§ Document extract:
■ ■ ■ ■ ■
No mando here, but here are our large quadrupeds... Merlin is on the left, and Kaylee is on the right. The cats are on the big bed in the other room.

----------


## Jim Roberts

Mabel B. Free double-dog-daring anyone to come near the Old Wave mandola.

----------


## Miko

This is the noble Bosco. He can play all three of the instruments pictured. (He doesn't do bluegrass - I can't get him to wear a cowboy hat.)

----------


## gros tony

I love this topic

----------


## K3NTUCKI8oy

me and ole Booney

----------


## John Rosett

No mandolin content, but Max prefers the "old hound dog".

----------


## Mark Walker

Alas, I lost my dog (Sparky the Blunder Beagle) last November 8th to a brain tumor. I don't know that there ever was a photo captured of him near me when I was playing an instrument - which is a testimonial to how poor I must play!

It was a bad day - my birthday, and the day I had to have him put down. 

Someday maybe I'll get a singing dog!
■ ■ ■ ■ ■
§ Information supplied:
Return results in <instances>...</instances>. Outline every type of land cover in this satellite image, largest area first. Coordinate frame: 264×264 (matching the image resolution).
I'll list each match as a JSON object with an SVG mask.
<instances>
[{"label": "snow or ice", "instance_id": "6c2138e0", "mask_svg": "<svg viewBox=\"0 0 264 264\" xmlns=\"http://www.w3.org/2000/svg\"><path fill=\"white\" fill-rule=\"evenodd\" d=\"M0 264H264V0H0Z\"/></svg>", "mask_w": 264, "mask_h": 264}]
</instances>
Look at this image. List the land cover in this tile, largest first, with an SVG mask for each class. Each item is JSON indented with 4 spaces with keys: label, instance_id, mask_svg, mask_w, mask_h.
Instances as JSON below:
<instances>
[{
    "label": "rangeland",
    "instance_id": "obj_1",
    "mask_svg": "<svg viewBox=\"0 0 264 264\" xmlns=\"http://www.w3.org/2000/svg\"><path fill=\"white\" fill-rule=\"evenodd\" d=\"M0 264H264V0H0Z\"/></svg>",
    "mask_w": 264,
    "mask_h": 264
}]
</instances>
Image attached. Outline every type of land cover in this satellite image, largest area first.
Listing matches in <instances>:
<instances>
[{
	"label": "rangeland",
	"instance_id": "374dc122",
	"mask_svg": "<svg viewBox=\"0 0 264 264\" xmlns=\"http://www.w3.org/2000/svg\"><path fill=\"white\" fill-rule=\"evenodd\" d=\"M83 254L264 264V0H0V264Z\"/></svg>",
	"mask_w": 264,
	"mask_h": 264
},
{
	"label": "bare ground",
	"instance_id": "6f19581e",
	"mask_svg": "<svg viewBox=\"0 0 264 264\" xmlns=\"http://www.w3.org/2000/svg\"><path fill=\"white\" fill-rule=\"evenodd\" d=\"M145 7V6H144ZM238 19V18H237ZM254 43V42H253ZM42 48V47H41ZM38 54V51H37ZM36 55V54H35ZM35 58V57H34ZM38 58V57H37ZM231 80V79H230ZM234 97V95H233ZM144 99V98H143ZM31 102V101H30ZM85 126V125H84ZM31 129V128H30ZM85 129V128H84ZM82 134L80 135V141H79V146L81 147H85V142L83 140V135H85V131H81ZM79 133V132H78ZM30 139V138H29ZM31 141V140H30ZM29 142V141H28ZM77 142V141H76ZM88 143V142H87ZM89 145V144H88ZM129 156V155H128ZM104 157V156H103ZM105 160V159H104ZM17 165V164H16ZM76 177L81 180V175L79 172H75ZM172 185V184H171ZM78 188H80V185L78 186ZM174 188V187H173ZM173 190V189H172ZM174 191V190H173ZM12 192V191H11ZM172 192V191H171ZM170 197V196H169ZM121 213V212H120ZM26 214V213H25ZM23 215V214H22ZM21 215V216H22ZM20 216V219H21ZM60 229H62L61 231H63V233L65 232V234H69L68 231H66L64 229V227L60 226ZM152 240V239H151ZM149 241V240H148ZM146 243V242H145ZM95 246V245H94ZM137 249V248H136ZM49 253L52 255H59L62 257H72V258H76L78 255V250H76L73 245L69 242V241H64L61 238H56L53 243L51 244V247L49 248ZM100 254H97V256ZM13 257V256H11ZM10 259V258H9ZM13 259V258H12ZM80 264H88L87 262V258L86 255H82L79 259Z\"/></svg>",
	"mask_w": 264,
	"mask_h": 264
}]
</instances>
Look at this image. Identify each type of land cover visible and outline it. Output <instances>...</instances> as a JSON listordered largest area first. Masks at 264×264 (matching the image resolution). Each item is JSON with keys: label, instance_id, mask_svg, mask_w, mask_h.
■ ■ ■ ■ ■
§ Required actions:
1. Retype the part of the forum thread about pets and instruments that opens with the words containing "## John Rosett" and closes with "him put down.".
2. Answer these questions from the forum thread about pets and instruments:
(a) In the first post, which side of the picture is Kaylee on?
(b) What can Miko not get Bosco to wear?
(c) What was the name of the dog Mark Walker lost?

§ Expected responses:
1.
## John Rosett

No mandolin content, but Max prefers the "old hound dog".

----------


## Mark Walker

Alas, I lost my dog (Sparky the Blunder Beagle) last November 8th to a brain tumor. I don't know that there ever was a photo captured of him near me when I was playing an instrument - which is a testimonial to how poor I must play!

It was a bad day - my birthday, and the day I had to have him put down.

2.
(a) The right.
(b) A cowboy hat.
(c) Sparky the Blunder Beagle.